FYI Chris has started a parallel discussion on the same topic here: https://bugs.python.org/issue32363.  Chris, let's keep this discussion in one place (now it's this list, I guess). It's hard to handle the same discussion in two different places.  Please don't split discussions like this.

I'll summarize what I said in the above referenced bpo here:

1. Task.set_result() and Task.set_exception() have never ever worked properly.  They never actually communicated the set result/exception to the underlying coroutine.  The fact that they were exposed at all was a simple oversight.

I can guess how Task.set_exception() can be implemented in theory: the exception would be thrown into the wrapped coroutine.  But I don't quite understand how Task.set_result() can be implemented at all.

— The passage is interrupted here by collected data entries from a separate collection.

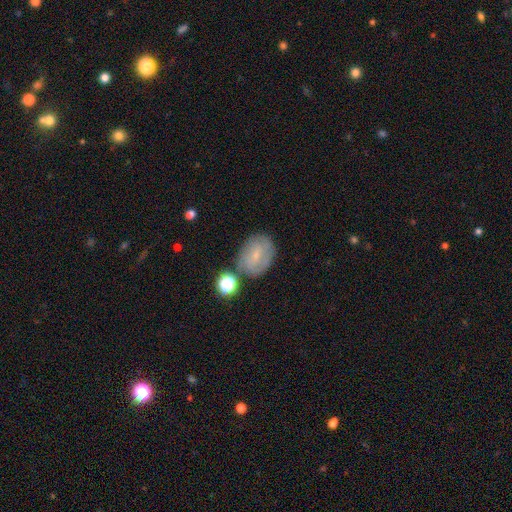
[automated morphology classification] Smooth or featured? smooth (52%)
How rounded? in between (58%)
Merging? none (67%)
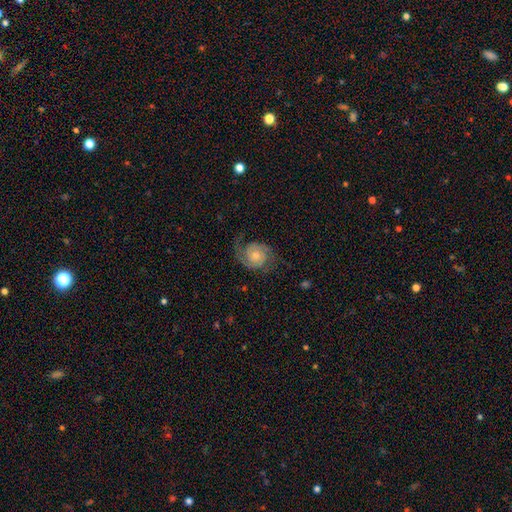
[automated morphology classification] A featured or disk galaxy (86%) with no bar (74%), 2 (91%) medium (44%) spiral arms (98%) and a moderate central bulge (52%). Merging: none (76%).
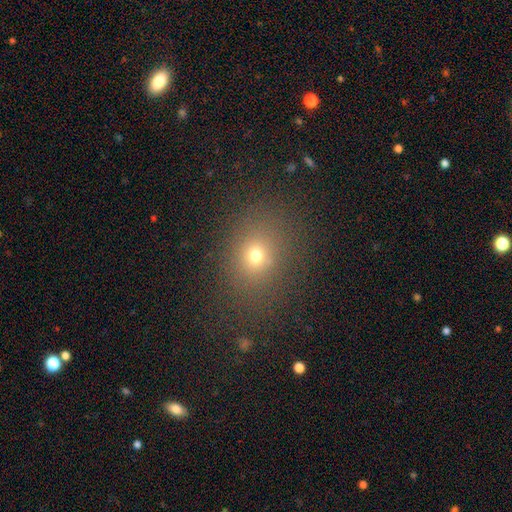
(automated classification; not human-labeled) The model was most divided on "how rounded": round: 62%, in between: 37%, cigar-shaped: 1%. More confident: merging — none (81%); smooth or featured — smooth (69%).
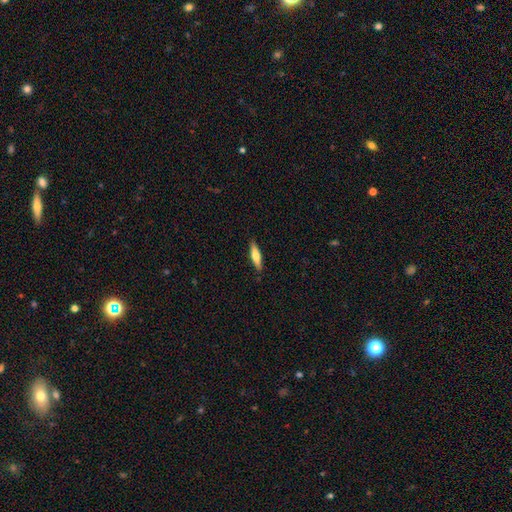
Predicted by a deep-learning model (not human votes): Smooth or featured? smooth (56%)
How rounded? cigar-shaped (75%)
Merging? none (88%)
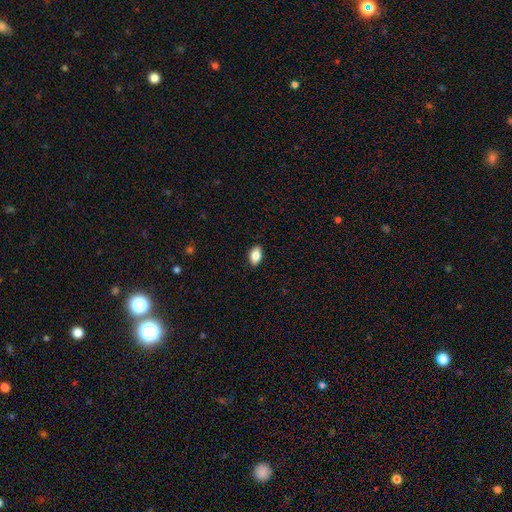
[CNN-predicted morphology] Smooth or featured? smooth (84%)
How rounded? in between (90%)
Merging? none (89%)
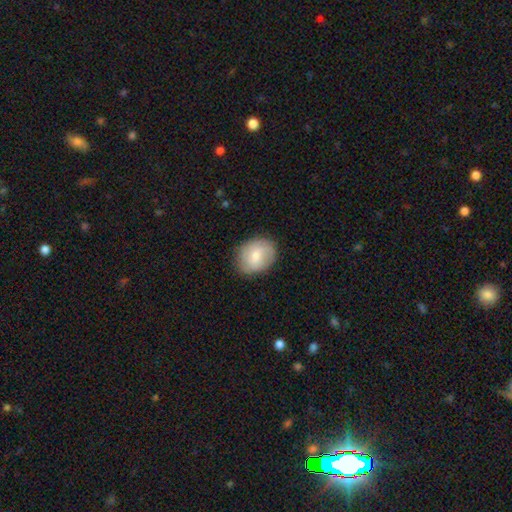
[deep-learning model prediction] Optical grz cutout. It shows a smooth galaxy with no disk features (72%) that is in between round and cigar-shaped (50%). Merging: none (80%).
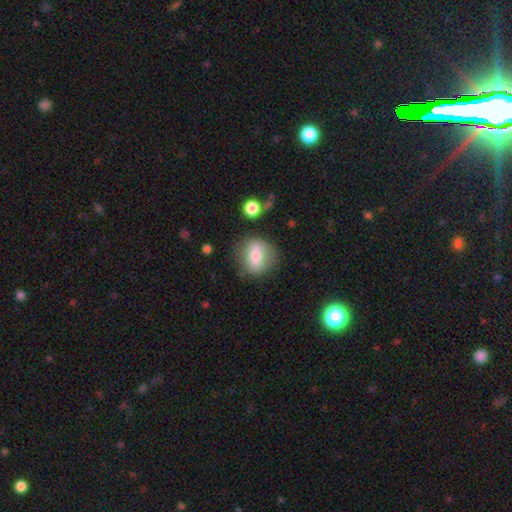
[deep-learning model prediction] This is likely a smooth galaxy (68%). How rounded: possibly round (49%). Merging: likely none (72%).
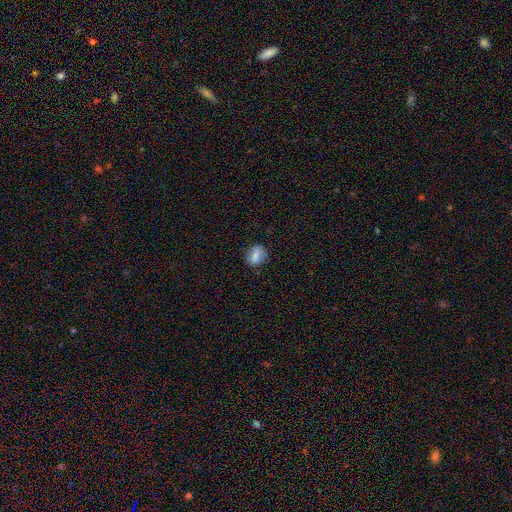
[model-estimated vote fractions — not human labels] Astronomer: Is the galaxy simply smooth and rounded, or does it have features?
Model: smooth — 80%.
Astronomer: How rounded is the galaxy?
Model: in between — 52% (runner-up: round, 46%).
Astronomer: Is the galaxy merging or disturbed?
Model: none — 75%.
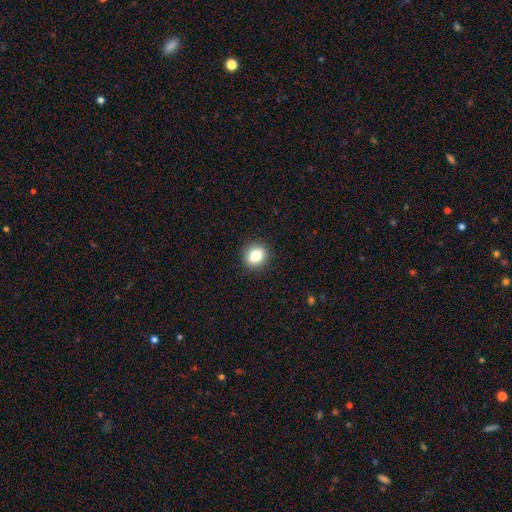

2. Task and coroutine maintain a simple relationship: Task wraps its coroutine.  The result of the coroutine is the result of the Task (not the other way around).  The Task can request its coroutine to cancel.  The coroutine may ignore that request by ignoring the asyncio.CancelledError exception.

If the latter happens, the Task cannot terminate the coroutine, this is by design.  Moreover, you can always write

   while True:
      try:
         await asyncio.sleep(1)
      except:
         pass

and then nothing can terminate your coroutine.  IOW, if your code chooses to ignore CancelledError the Task can do nothing about it.

3. For proper bi-directional communication between coroutines asyncio has queues.  One can easily implement a message queue to implement injection of an exception or result into a coroutine.

[Chris]
>  I was asking if there is a way to end such a task. Is there? 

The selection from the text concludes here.